# Aim of the exercise
Copy the listing below line for line, with every bracket and number kept as shown, and leave the picture out of your copy.

# Provided information
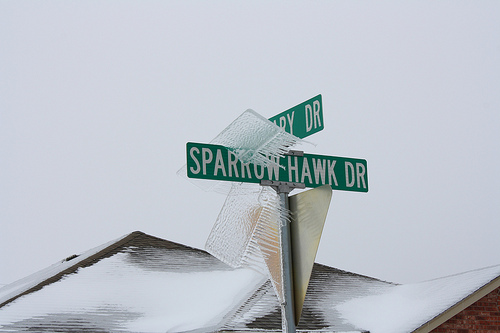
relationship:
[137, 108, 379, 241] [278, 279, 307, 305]
street signs on pole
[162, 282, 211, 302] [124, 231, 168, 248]
snow on roof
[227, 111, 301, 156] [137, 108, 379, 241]
ice on street signs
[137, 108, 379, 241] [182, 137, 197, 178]
street signs has s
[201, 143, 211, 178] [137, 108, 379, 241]
p on street signs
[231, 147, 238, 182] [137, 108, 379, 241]
r on street signs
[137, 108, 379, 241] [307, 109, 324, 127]
street signs have white letters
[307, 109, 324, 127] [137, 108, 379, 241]
white letters on street signs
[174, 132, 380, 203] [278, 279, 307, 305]
street sign on pole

# Response
relationship:
[137, 108, 379, 241] [278, 279, 307, 305]
street signs on pole
[162, 282, 211, 302] [124, 231, 168, 248]
snow on roof
[227, 111, 301, 156] [137, 108, 379, 241]
ice on street signs
[137, 108, 379, 241] [182, 137, 197, 178]
street signs has s
[201, 143, 211, 178] [137, 108, 379, 241]
p on street signs
[231, 147, 238, 182] [137, 108, 379, 241]
r on street signs
[137, 108, 379, 241] [307, 109, 324, 127]
street signs have white letters
[307, 109, 324, 127] [137, 108, 379, 241]
white letters on street signs
[174, 132, 380, 203] [278, 279, 307, 305]
street sign on pole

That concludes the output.